Action item:
Could you give again exactly, and only, the lines from the one holding "exposure_s: 1/121" through the end of the data, both ends included, with pictures left out?

Data to use:
=== Section Start ===
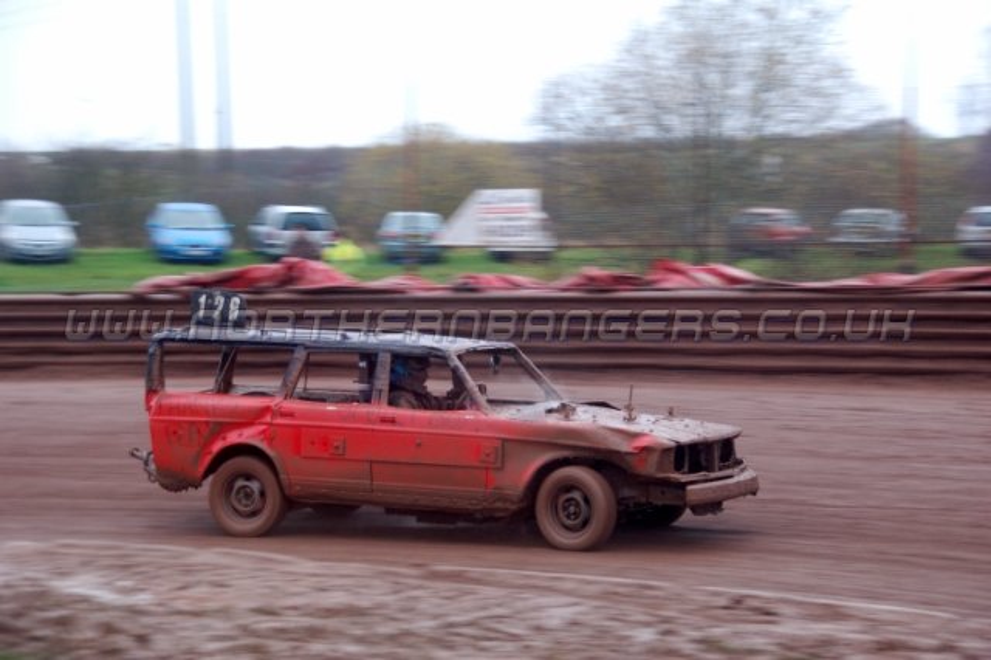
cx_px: 496
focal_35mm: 82
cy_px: 330
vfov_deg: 16.5
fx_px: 2270
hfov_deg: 24.6
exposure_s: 1/80
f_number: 5.3
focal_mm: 55
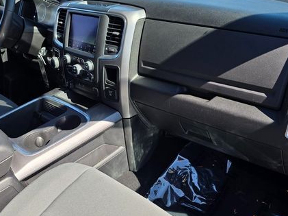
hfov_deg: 52.5
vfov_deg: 40.6
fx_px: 291
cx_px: 127
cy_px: 101
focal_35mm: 35
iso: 80
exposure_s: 1/1350
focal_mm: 6.3
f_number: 1.7
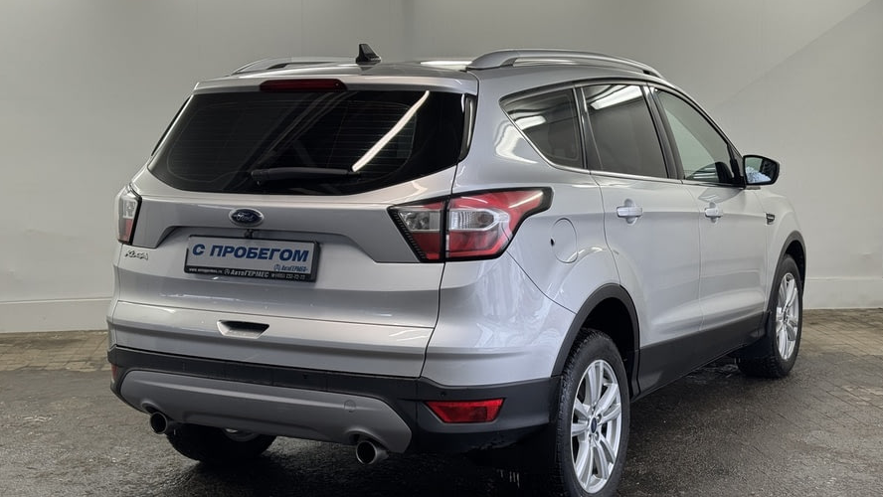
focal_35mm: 53
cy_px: 229
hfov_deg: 39.2
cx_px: 446
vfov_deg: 22.6
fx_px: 1241
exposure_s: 1/121
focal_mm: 6.76
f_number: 1.78
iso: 50
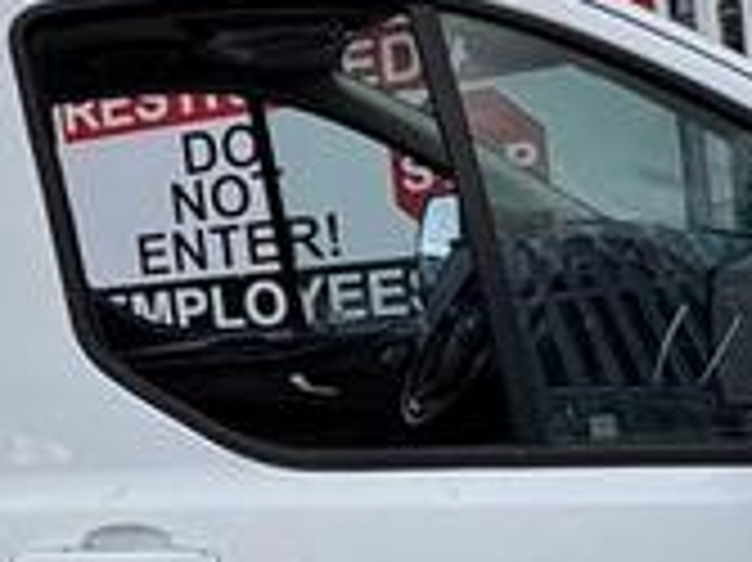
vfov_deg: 19.5
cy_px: 378
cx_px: -153
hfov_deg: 23.7
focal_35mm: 75
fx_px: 1628
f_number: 2.2
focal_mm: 2.22
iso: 40
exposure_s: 1/700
=== Section End ===
Solution for this exercise:
exposure_s: 1/121
focal_mm: 6.76
f_number: 1.78
iso: 50
vfov_deg: 19.5
cy_px: 378
cx_px: -153
hfov_deg: 23.7
focal_35mm: 75
fx_px: 1628
f_number: 2.2
focal_mm: 2.22
iso: 40
exposure_s: 1/700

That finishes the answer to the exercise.